The "best" compound attack (using a feint) relies on knowing your opponent will parry and when, and so can be done at full speed. A second intention attack can be done knowing what your opponent will do, but not exactly when, since you don't care if their parry succeeds or not. So those both rely on prediction and not reflexes (on the part of the attacker). An open eyes attack, on the other hand, has a decision point where somewhere along the line you are deciding whether the feint becomes a real attack or if it is going to disengage to another line. Good reading skills matter here, but not prediction - if you could read or predict before you started, it would not be an open eyes attack.

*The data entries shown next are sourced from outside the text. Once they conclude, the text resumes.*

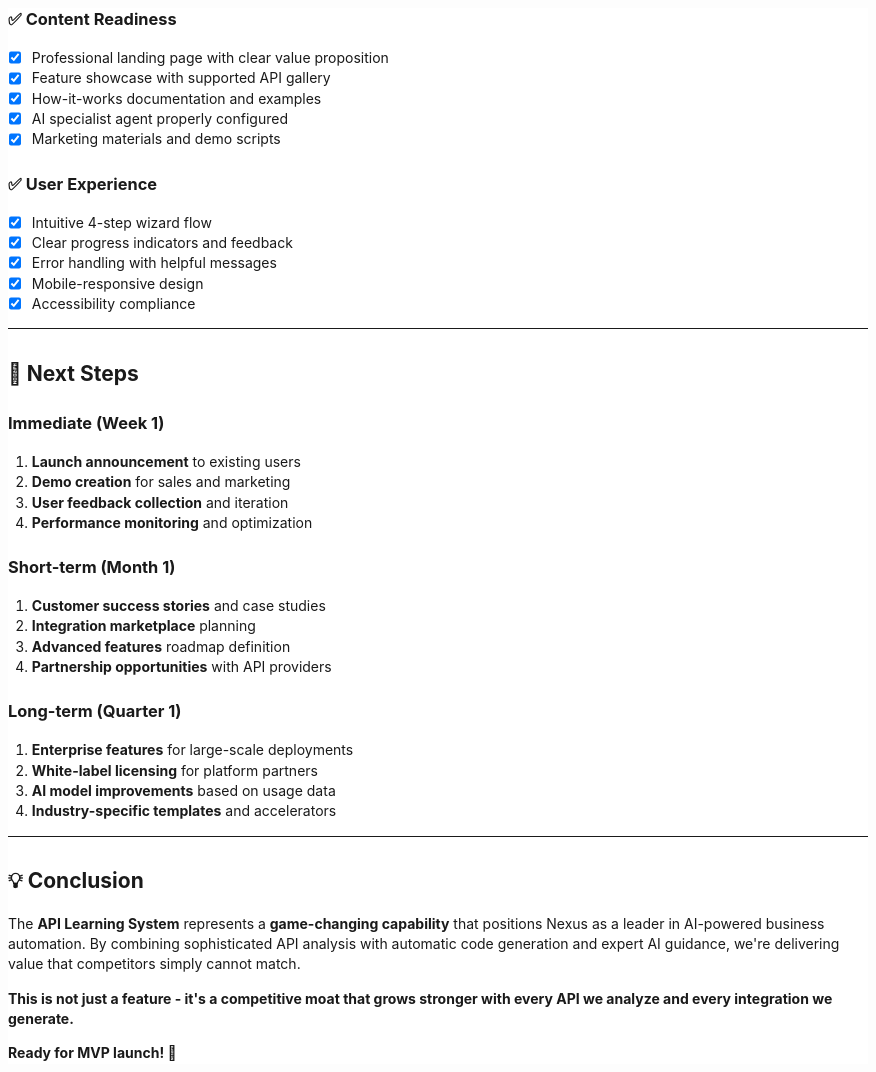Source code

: ### **✅ Content Readiness**
- [x] Professional landing page with clear value proposition
- [x] Feature showcase with supported API gallery
- [x] How-it-works documentation and examples
- [x] AI specialist agent properly configured
- [x] Marketing materials and demo scripts

### **✅ User Experience**
- [x] Intuitive 4-step wizard flow
- [x] Clear progress indicators and feedback
- [x] Error handling with helpful messages
- [x] Mobile-responsive design
- [x] Accessibility compliance

---

## 🚀 **Next Steps**

### **Immediate (Week 1)**
1. **Launch announcement** to existing users
2. **Demo creation** for sales and marketing
3. **User feedback collection** and iteration
4. **Performance monitoring** and optimization

### **Short-term (Month 1)**
1. **Customer success stories** and case studies
2. **Integration marketplace** planning
3. **Advanced features** roadmap definition
4. **Partnership opportunities** with API providers

### **Long-term (Quarter 1)**
1. **Enterprise features** for large-scale deployments
2. **White-label licensing** for platform partners
3. **AI model improvements** based on usage data
4. **Industry-specific templates** and accelerators

---

## 💡 **Conclusion**

The **API Learning System** represents a **game-changing capability** that positions Nexus as a leader in AI-powered business automation. By combining sophisticated API analysis with automatic code generation and expert AI guidance, we're delivering value that competitors simply cannot match.

**This is not just a feature - it's a competitive moat that grows stronger with every API we analyze and every integration we generate.**

**Ready for MVP launch! 🚀**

If my feints are indistinguishable from my attacks - right up to the critical point - then you can make the block... 50% of the time. But you're guessing. That's what feints should do- they should FORCE the defender to make a choice without certainty. Whoever is committing before that critical point gives the other person more opportunity to make an informed choice. If I can make my attack so the feint is at the critical point, but after that I could hit three different targets, then my success rate goes up to 66% if we're both picking randomly. If I can make my attack so that I can read your parry and attack the opening line, my success rate goes to %100 if I can get to that situation. Which means the real game changes to the defender not letting that situation start.

1 comment:

  1. Great post. Feinting and baiting are key skills and are a huge part of creating enough time to enter.
    It's interesting to see the differences when you use a slicing weapon and can go round as opposed to a poking weapon in a narrower, more linear fashion. Feinting happens more from the body or eyes than the weapon, though that too. Also need to protect yourself on the way out too if you are moving past or around.
    Your last sentence reminds me of Sonny saying "If I know what you are going to do next, and when, it is easy to beat you".
    He talked of 'seeing' as the ability to 'read' someone, and then to 'write' them.